Svobodnaya pressa talked to Leonid Ivashov’s assistant at the ‘Academy of Geopolitical Problems,’ Konstantin Sivkov, about the new Winter War scenario.  Sivkov calls it nonsense, saying it sounds like someone confused Russia with the U.S., since backward Russia’s not capable of such operations. He adds that he really doesn’t want to comment on such stupidity.  Sivkov’s hard-pressed to come up with any conceivable reason why Moscow would want to go to war with Helsinki.  So, he chalks this all, like the ‘Imedi’ incident, up to an effort to cast Russia in the role of an enemy, and to prepare for Western aggression against Moscow.

In early March, Voyenno-promyshlennyy kuryer published an article on northern Europe and NATO written by a candidate of military sciences, corresponding member of the Russian Academy of Rocket and Artillery Sciences and the chief of the scientific-research department of the Defense Ministry’s Military History Institute.  The authors examined the possible negative consequences of Sweden and Finland joining NATO.  They concluded that Finland has been a true military neutral, but domestic political debate and swings in public opinion on joining NATO have become more pronounced since the late 1990s.  Some Finnish leaders have favored NATO, while others have argued for orienting more toward the U.N. or EU instead of joining NATO, which would, in their view, only add to international tension.  The authors note that, despite its formal military neutrality, Helsinki has taken practical steps toward more integration with NATO, including going over to NATO arms standards, conducting joint maneuvers with NATO, and using Partnership for Peace to promote military compatibility.

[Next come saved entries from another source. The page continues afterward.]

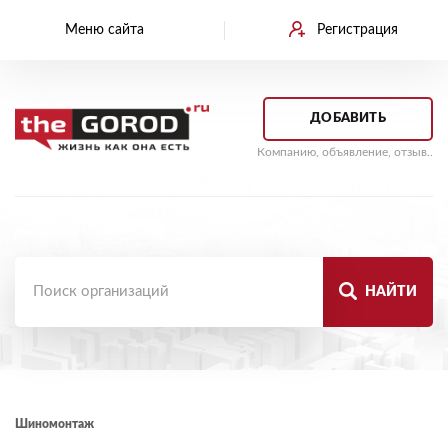
Меню сайта
Регистрация
ДОБАВИТЬ
Компанию, объявление, отзыв..
НАЙТИ
Шиномонтаж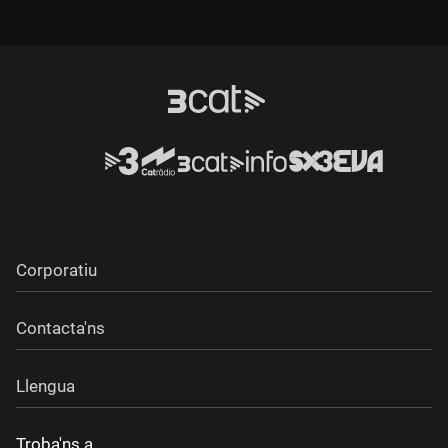
Corporatiu
Contacta'ns
Llengua
Troba'ns a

Regarding the ‘Atlanticization’ of northern Europe, they conclude that the region’s military-political configuration and balance of forces would change radically if Sweden and Finland joined NATO.  For Moscow, they recommend not only following the situation closely, but adopting a more clearly ‘multivariate and weighted’ line in relation to these countries.  It is noted that, even if they joined NATO, they might not agree to host foreign troops.

Finally, the authors say that Finnish military policy could have particular significance for northern European security in coming years.